Others approaches propose to define and use motion of visible objects and motion of camera. MPEG-7 defines motion trajectory based either on key points and interpolation techniques, and parametric motion based on parametric estimations using optical flow techniques or on usual MPEG-1, MPEG-2 motion vectors. In VideoQ [25], the authors describe ways to extract object motion from videos and to process queries involving motion of objects. Works in the field of databases also consider the modeling of objects motion [26]. In this case, the concern is not how to extract the objects and their motion, but how to represent the objects and their motion in a database for allowing fast retrieval (on an object oriented database system) of a video's part according to SQL-like queries based on object motion.

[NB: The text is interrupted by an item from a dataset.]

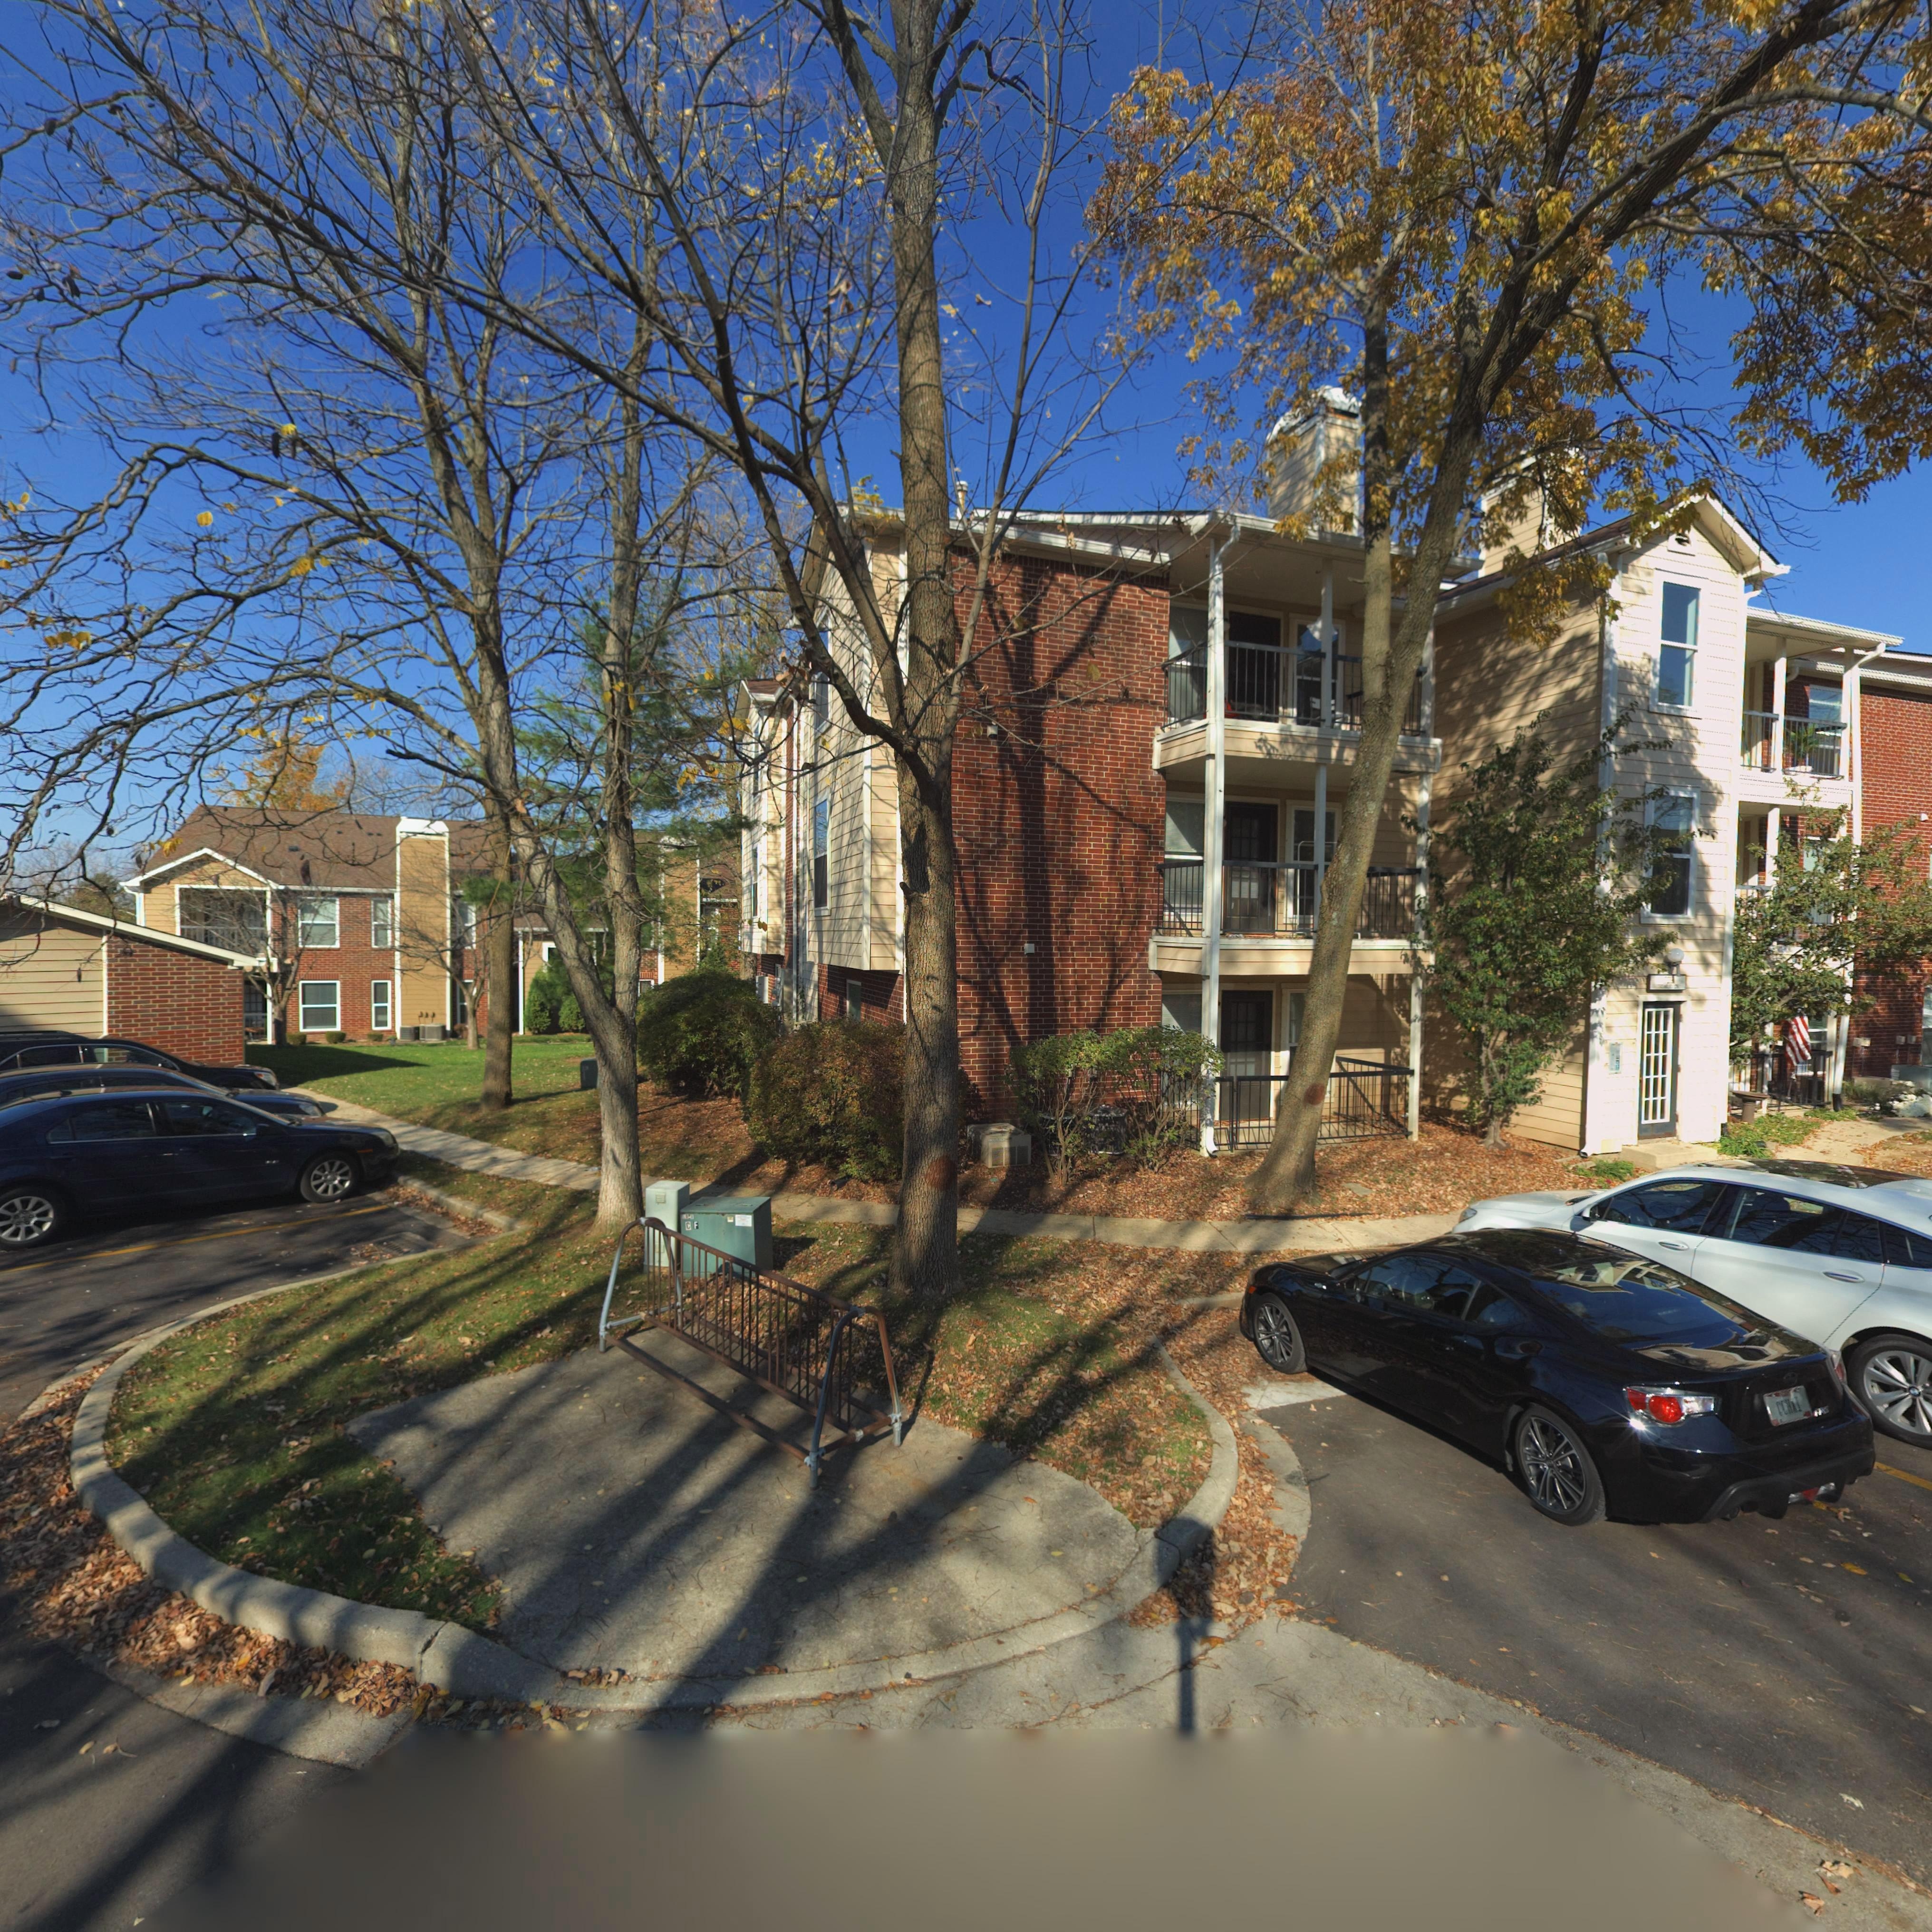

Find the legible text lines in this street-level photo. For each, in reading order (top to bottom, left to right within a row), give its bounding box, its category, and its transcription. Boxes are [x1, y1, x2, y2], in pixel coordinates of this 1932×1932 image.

[685, 1221, 692, 1231] None: C
[693, 1220, 698, 1230] None: F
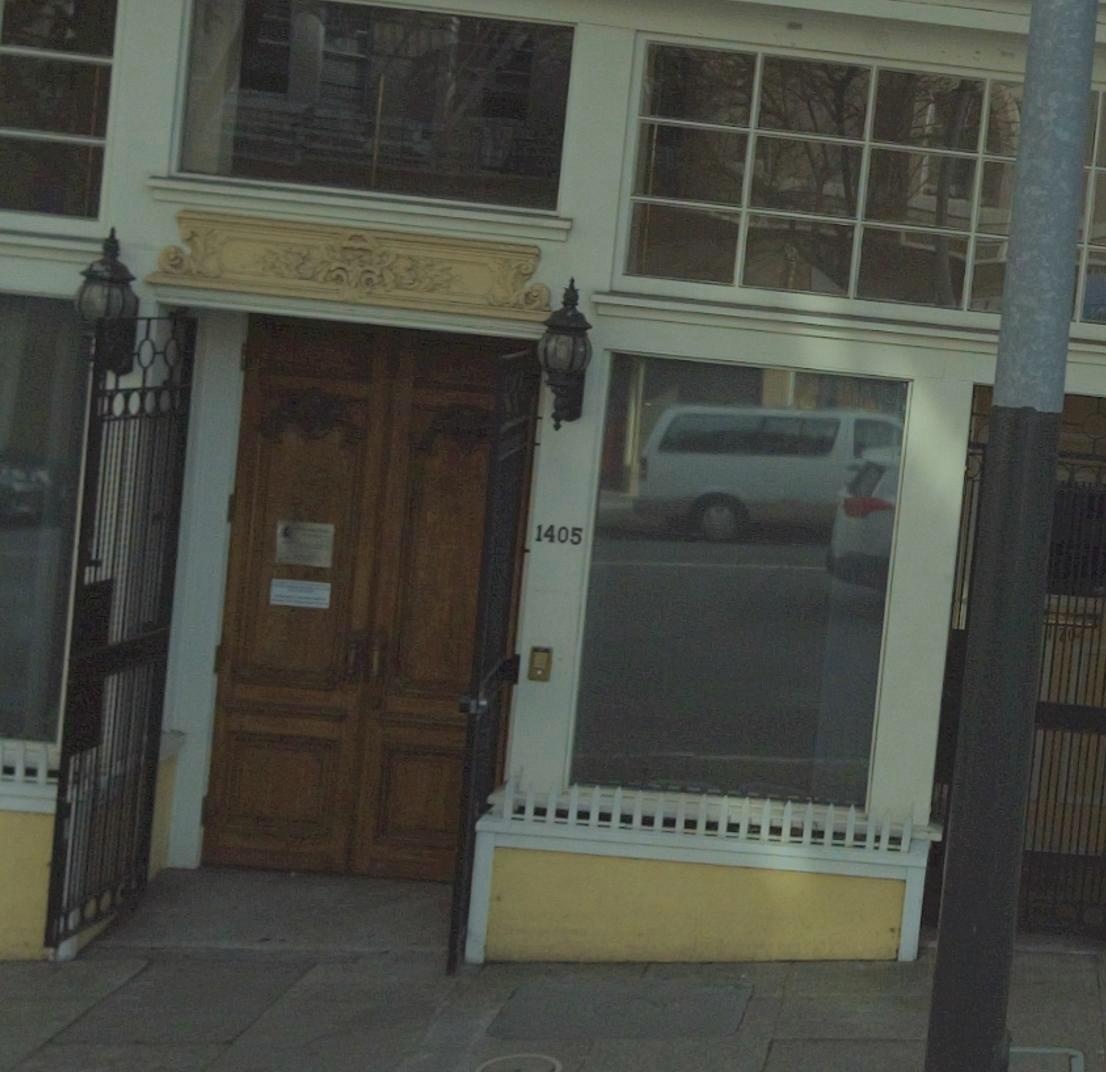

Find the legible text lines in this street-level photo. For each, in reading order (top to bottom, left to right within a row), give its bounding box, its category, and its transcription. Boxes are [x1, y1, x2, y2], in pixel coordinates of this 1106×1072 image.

Indexing formalisms used at this level are too low-level to be straightforwardly used in a query process by consumers for instance but on the other hand such approaches are not tightly linked to specific contexts (for instance motion vectors can be extracted from any video). Thus, a current trend in this domain is the merger of content-based information with other semantic information in order to provide usable information.

2.3. Structure-Based Semantics

It is widely accepted that video documents are hierarchically structured into clips, scenes, shots and frames. Such structure usually reflects the creation process of the videos. Shots are usually defined as continuous sequences of frames taken without stopping the camera. Usually, scenes are defined as sequences of contiguous shots that are semantically related, but in [27] [28] the shots of a sequence may not be contiguous. A clip is a list of scenes.

After the seminal work of Nagasaka and Tanaka in 1990 [29], work has been done for detecting shot boundaries in a video flow. Many researchers [30][31][32][33] have focused on trying to detect the different kinds of shot transitions that occur in video. The TREC video track 2001 [34] compared different temporal segmentation approaches, and if the detection of cuts between shots is usually successful, the detection of fades does not achieve very high success rates.

Other approaches focus on scene detection, like [27] using shot information and multiple cues like audio consistency between shots and the close caption of the speeches of the video. Bolle et al. [35] use types of shots and predefined rules to define scenes. Authors in [36] extend the previous work of Bolle et al. by including vocal emotion changes.

Once the shots and sequences are extracted, it is then possible to describe the content of each structural element [37] in a way to retrieve video excerpts using queries or by navigating in a synthetic video graph.

The video structure provides a sound view of a video document. From our point of view, a video summary must keep this view of the video. Like the table of contents of a book, the video structure provides a direct access to video segments.